Misteln im alten Rom

Die Bedeutung der Misteln in der Antike. Druidenfuß, Hexenbesen, Hexenkraut, Bocksbutter, Albranken, Kreuzholz oder Vogelkraut, das sind nur einige der Namen im Volksmund für das Wunderkraut Mistel. Schon früher wurden ihm magische Kräfte zugeschrieben.

 

Namensherkunft

Wo der deutsche Name Mistel nun wirklich herkommt, lässt sich heutzutage schwer nachvollziehen. Im Althochdeutschen wurde die Pflanze mistil genannt, im Mittelhochdeutschen dann mistel, was wahrscheinlich in Anlehnung an das Wort Mist geschah, wobei der Samen durch Vogelmist auf die Bäume gebracht wird. Der botanische oder auch lateinische Name für das Gewächs lautet Viscum. Das bedeutet so viel wie Vogelleim, davon leitet sich dann auch der Begriff Viskosität ab. In früherer Zeit nutzten die Römer die klebrigen Mistelbeeren, um aus ihnen eine Art Klebstoff zu gewinnen, der dem Vogelfang diente.

Anwendungsgebiete

Neben dem Vogelfang wurden die Misteln bei den Römern auch im Bereich der Medizin eingesetzt. Schon damals galt sie als „alles heilendes Wundermittel“, wie der römische Historiker Gajus Plinius Secundus schrieb. Auch wenn diese Aussage so nicht stimmt, so lässt sich den Misteln die Heilkraft nicht absprechen. Heutzutage wird die Mistel unter anderem gegen Bluthochdruck und Krebs eingesetzt.

Aberglaube

Misteln verbessern seit jeher das Leben der Menschen

Misteln verbessern seit jeher das Leben der Menschen

Am Anfang eines jeden Jahres wünschten die Römer einander Glück, indem sieeinander unter anderem auch Mistelzweige überreichten. So galt die Pflanze damals schon als Liebes- und Lebensspender und wurde für Rituale und die Herstellung von Zaubertränken genutzt. Laut dem römischen Dichter Vergil gelingt Aeneis nur mit Hilfe eines Mistelzweiges die Flucht aus der Unterwelt. In der Naturalis Historia, einer Abhandlung des Römers Plinius des Älteren, steht geschrieben, dass auch den Galliern die Magie und die Heilkraft der Mistelzweige bekannt waren. und ihre Druiden sie mit einer goldenen Sichel schnitten.

Überblick

Misteln gehören zur Familie der Sandelholzgewächse. Die weißbeerige Mistel, Viscum album genannt) kommt in Mitteleuropa vor. Das Gewächs zählt zu den Halbschmarotzern, das heißt, dass sie zwar den Baum (ihren Wirt) anzapft und ihm Wasser und Nährstoffe entzieht, allerdings können sich Misteln über das eigene Blattgrün auch noch selbst versorgen. Sie werden bis zu 40 Jahre alt. Ihre Blüten sind unscheinbar und die Früchte gelb oder weiß.

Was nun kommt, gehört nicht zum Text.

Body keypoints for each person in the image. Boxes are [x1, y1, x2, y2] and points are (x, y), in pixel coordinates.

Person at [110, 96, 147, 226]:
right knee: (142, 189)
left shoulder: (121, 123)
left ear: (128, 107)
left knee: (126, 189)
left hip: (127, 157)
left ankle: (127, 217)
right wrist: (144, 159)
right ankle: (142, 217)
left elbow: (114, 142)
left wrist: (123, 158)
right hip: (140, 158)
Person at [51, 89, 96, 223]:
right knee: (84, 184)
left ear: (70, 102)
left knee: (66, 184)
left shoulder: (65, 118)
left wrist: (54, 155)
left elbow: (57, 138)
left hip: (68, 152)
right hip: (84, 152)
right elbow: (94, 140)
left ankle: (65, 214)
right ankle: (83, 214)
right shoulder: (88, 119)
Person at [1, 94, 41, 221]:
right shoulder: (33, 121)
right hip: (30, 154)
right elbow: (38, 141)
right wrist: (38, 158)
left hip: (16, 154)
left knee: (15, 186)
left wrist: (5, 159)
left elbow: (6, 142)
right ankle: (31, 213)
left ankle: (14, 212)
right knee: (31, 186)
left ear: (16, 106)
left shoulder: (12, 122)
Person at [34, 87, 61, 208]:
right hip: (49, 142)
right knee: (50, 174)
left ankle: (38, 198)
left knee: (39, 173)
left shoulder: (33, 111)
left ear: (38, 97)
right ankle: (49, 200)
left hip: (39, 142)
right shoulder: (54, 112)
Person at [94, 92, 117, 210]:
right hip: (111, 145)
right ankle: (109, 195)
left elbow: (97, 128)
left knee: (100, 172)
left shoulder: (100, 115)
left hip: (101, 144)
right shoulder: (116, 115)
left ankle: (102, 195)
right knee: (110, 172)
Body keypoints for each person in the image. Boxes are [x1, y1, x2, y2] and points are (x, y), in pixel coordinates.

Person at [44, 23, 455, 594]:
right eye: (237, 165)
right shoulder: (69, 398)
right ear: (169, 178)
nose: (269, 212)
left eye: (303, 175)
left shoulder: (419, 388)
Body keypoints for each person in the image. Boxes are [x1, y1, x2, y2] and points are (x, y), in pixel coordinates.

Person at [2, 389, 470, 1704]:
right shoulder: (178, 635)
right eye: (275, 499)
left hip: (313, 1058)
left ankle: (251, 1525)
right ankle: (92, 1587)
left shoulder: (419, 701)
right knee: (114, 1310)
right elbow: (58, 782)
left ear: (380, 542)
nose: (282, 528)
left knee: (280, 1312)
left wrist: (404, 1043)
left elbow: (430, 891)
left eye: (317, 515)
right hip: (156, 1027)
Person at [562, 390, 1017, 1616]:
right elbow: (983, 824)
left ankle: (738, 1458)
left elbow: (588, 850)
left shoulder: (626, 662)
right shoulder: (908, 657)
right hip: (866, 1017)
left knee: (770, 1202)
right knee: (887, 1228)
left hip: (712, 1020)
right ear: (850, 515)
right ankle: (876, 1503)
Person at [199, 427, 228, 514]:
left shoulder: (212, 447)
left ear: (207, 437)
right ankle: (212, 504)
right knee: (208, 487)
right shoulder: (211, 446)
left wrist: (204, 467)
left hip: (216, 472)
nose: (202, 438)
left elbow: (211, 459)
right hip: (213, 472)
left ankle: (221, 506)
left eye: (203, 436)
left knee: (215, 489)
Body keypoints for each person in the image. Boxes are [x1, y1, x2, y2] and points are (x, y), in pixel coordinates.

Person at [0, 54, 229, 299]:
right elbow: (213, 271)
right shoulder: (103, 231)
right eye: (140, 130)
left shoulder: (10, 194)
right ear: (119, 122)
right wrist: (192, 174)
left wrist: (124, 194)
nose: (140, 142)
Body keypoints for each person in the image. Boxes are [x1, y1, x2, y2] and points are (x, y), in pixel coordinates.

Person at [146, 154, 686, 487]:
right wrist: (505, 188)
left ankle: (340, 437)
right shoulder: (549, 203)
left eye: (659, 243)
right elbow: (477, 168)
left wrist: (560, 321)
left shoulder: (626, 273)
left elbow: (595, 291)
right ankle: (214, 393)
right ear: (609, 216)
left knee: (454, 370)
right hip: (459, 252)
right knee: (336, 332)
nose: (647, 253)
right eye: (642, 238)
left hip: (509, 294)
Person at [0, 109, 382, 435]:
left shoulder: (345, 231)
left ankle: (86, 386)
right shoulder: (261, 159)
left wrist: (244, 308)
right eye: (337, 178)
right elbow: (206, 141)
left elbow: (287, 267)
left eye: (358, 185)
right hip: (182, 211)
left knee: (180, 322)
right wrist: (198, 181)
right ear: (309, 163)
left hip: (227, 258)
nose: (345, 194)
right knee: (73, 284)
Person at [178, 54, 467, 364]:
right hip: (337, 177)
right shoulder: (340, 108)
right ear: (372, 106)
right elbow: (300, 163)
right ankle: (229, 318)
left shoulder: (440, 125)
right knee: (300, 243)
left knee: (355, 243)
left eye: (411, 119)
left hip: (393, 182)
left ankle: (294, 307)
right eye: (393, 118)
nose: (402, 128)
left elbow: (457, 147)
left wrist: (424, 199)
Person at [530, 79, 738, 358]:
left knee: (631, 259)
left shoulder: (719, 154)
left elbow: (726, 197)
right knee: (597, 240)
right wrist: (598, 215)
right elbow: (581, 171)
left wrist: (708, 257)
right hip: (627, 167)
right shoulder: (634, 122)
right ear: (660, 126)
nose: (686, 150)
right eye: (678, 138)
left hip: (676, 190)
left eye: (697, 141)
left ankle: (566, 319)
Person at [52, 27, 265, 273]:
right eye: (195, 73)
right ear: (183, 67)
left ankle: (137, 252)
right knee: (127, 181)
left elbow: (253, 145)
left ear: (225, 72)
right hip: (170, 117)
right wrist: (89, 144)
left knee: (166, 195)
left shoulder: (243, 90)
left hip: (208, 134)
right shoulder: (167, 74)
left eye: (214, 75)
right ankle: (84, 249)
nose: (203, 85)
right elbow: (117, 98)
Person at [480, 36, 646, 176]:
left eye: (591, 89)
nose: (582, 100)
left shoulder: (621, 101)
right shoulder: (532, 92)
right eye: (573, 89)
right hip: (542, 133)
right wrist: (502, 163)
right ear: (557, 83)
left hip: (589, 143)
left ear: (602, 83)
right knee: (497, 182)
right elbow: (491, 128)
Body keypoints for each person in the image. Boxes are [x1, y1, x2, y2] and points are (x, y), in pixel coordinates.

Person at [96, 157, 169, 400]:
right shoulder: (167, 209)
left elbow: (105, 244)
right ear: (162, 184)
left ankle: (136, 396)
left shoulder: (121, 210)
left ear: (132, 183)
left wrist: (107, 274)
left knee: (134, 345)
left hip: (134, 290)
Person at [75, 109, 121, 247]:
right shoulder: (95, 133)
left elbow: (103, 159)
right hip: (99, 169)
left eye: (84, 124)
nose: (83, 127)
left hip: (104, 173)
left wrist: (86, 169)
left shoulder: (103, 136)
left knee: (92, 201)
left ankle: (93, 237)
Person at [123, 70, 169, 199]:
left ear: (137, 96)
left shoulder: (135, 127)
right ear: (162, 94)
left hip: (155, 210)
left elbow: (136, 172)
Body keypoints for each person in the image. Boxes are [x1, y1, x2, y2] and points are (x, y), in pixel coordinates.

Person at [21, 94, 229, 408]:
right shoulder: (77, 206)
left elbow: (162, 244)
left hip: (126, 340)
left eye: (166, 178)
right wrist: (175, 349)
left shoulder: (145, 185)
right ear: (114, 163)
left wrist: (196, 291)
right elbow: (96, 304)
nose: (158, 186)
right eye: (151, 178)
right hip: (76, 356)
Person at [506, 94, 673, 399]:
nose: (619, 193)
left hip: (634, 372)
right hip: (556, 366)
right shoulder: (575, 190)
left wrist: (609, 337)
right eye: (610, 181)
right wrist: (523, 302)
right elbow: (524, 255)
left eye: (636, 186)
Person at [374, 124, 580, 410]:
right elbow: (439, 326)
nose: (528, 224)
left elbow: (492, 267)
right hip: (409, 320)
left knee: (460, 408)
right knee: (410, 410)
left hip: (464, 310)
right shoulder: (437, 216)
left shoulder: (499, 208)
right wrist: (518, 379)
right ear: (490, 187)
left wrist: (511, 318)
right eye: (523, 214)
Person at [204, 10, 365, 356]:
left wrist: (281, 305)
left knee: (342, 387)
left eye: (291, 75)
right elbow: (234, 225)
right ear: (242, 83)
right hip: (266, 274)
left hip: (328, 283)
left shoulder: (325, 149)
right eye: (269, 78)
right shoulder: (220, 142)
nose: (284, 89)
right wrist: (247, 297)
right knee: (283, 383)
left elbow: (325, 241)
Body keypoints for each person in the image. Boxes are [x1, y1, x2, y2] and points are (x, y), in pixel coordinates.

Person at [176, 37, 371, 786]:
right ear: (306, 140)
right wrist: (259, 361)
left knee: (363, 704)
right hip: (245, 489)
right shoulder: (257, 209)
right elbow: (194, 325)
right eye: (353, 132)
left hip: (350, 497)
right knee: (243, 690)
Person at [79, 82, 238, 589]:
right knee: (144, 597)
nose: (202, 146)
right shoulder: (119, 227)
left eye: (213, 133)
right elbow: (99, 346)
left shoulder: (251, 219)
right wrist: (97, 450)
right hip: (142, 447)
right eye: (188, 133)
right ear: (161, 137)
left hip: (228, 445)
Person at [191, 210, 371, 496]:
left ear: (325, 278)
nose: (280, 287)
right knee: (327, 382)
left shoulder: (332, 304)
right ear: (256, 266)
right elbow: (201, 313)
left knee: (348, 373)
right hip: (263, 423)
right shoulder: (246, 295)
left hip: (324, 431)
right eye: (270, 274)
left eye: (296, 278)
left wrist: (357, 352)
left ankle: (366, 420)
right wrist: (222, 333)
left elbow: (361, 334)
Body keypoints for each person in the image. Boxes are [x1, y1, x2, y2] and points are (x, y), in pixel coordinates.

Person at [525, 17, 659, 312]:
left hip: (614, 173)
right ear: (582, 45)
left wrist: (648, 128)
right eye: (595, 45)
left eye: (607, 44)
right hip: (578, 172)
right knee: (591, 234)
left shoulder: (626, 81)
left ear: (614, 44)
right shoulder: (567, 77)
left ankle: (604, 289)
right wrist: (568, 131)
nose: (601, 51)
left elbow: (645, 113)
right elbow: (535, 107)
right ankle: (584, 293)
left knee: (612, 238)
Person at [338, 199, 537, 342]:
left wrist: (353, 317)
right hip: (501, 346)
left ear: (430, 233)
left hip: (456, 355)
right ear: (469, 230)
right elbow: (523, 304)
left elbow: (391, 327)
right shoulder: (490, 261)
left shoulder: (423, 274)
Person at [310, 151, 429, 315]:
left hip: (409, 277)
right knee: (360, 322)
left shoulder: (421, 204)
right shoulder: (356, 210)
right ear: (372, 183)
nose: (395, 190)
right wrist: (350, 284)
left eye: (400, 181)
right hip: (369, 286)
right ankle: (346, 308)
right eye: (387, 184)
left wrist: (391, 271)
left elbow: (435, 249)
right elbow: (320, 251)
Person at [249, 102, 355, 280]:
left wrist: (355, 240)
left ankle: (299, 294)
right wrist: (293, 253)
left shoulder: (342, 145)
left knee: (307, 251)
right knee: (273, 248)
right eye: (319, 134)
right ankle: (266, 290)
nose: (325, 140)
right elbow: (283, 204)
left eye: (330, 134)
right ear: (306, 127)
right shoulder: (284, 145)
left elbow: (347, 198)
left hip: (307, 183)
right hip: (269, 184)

Misteln verbesserten und verbessern das Leben der Menschen und das nicht nur in medizinischer Hinsicht. So wie schon die alten Römer ihren Glauben und ihre Bräuche pflegten, so ist es auch heutzutage immer noch schön, den geliebten Menschen zur Weihnachtszeit unter dem Mistelzweig zu küssen.